2022年大河ドラマ『鎌倉殿の13人』(作:三谷幸喜)の第二次出演者発表が15日、公式ツイッターなどで行われ、俳優の佐藤浩市 (東京都出身)が上総広常(かずさ・ひろつね)役で出演することが明らかになった。三谷作品の常連ともいえる佐藤は、大河ドラマも三谷氏による『新選組!』(2004年)以来、4回目の出演となる。

【画像】2022年大河ドラマ『鎌倉殿の13人』相関図(2020年11月20日時点)

 上総広常とは、上総・下総(現在の千葉県中~北部)に領地を持つ豪族で、源頼朝の挙兵に応じた“坂東(関東)の巨頭”。三谷氏は「上総広常は、あまり知られていない方。鎌倉幕府を作ったのはこいつではないか、と言ってもいいくらいなのに、歴史に残っていないのはなぜなのか、というところも楽しんでもらいたい」と、この人物の見どころをアピールしている。

 佐藤は「房総半島の豪族・上総広常といっても、ピンとくる方は多くないでしょう。私自身もそうでした。当時、それぞれの地で彼らのおかれていた立場、関東の豪族たちのヒエラルキーなど、そこにある面白さや悲哀をうまく見せられたらと思っています。特に今回は三谷さんが書かれているので、上総についても一筋縄ではいかない人物を書いてくれるはずです。大河ドラマへの出演は 『 新選組! 』 以来ですから、そのときに演じた芹沢鴨以上に魅力的な役にできるように腐心させていただきます」と、意気込んでいる。

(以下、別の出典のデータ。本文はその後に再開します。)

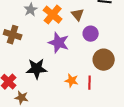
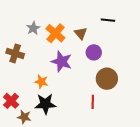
black star: (37, 69) -> (45, 104), moved
orange star: (72, 81) -> (41, 82), moved

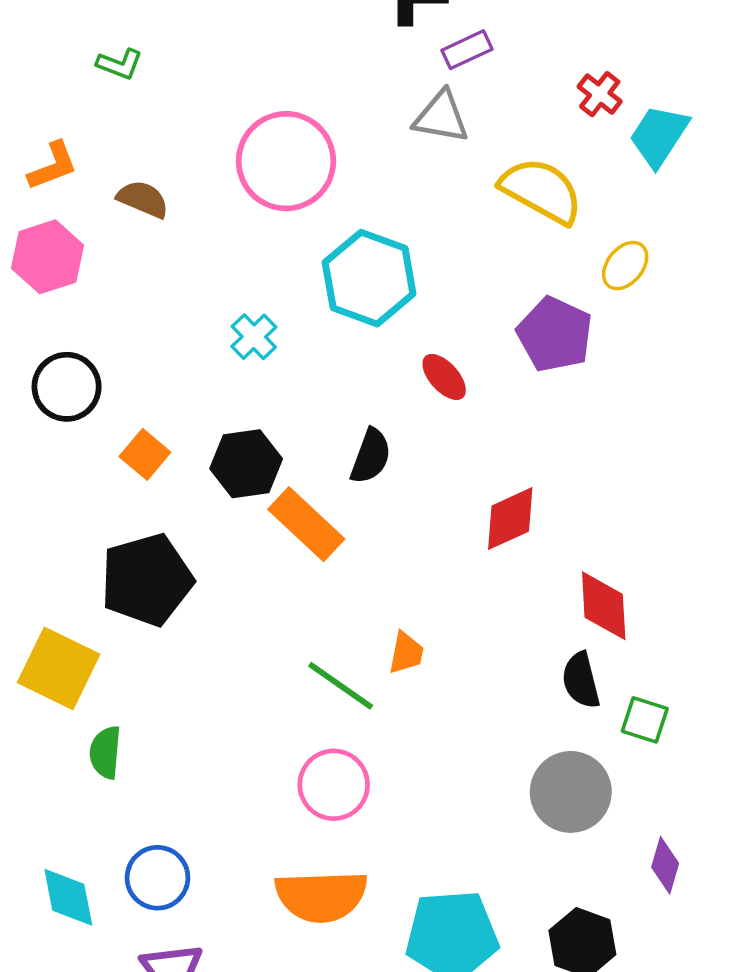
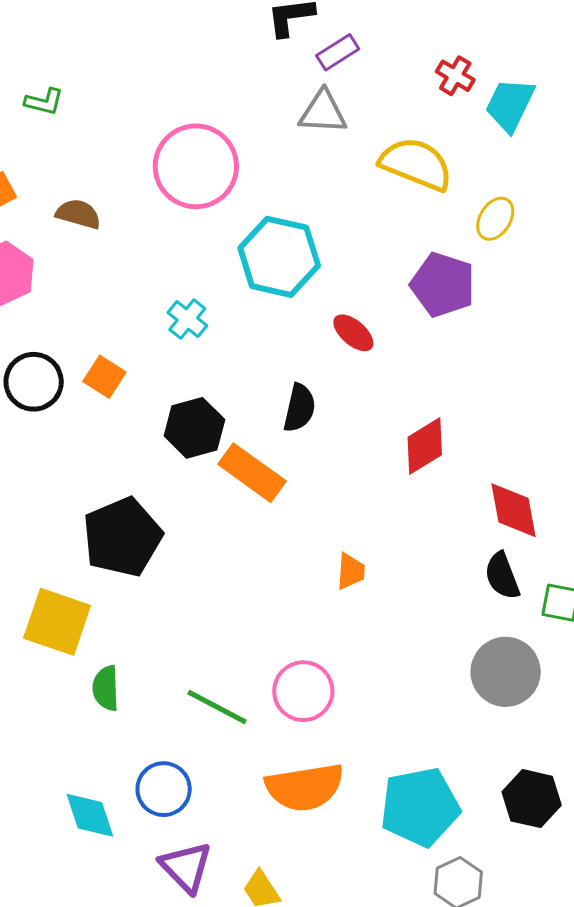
orange square: (145, 454) -> (104, 377), moved
green line: (341, 686) -> (217, 707), moved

 大河ドラマの出演歴は、『新選組!』のほかに、『翔ぶが如く』(1990年)坂本竜馬役、『炎立つ』(1993年-94年) で平安時代後期の武将・源義家役がある。映画『THE 有頂天ホテル』『ザ・マジックアワー』『清須会議』『ギャラクシー街道』、『記憶にございません!』、ドラマ『オリエント急行殺人事件』など、三谷作品には欠かせない存在でもあり、佐藤も「書くのが速い方ではないのに、何故また長い長い大河を引き受けたのか不思議でならない(笑)。やっぱり時代の節目を描くことがお好きなのではないでしょうか。歴史の転換点にいた人物たちが、そこでどう抗って、どう時代を切り開いたのか、というロマンを見事に描く方だと思います」と、親しみを込めて本作への期待を語っている。

■発表済みキャスト(★=大河ドラマ初出演)

【北条家】
北条義時…小栗旬
北条政子…小池栄子
北条宗時…片岡愛之助
阿波局…宮澤エマ★
北条時政…坂東彌十郎★
牧の方…宮沢りえ

【源氏】
大姫…南沙良★
源行家…杉本哲太
源頼家…金子大地★
阿野全成…新納慎也
源範頼…迫田孝也
源義経…菅田将暉
源頼朝…大泉洋

【平家】
平清盛…松平健
平宗盛…小泉孝太郎

【坂東武士】
比企能員…佐藤二朗
畠山重忠…中川大志
安達盛長…野添義弘
三浦義村…山本耕史
和田義盛…横田栄司
伊東祐親…辻萬長
土肥実平…阿南健治
梶原景時…中村獅童

【幕府官僚】
大江広元…栗原英雄
三善康信…小林隆

【第二次出演者発表】
八重…新垣結衣★
上総広常…佐藤浩市
後白河法皇…西田敏行

■概要
 華やかな源平合戦、その後の鎌倉幕府誕生を背景に権力の座を巡る男たち女たちの駆け引き──源頼朝にすべてを学び、武士の世を盤石にした男 二代執権・北条義時。野心とは無縁だった若者は、いかにして武士の頂点に上り詰めたのか。新都鎌倉を舞台に繰り広げられる、パワーゲーム。義時は、どんなカードを切っていくのか──。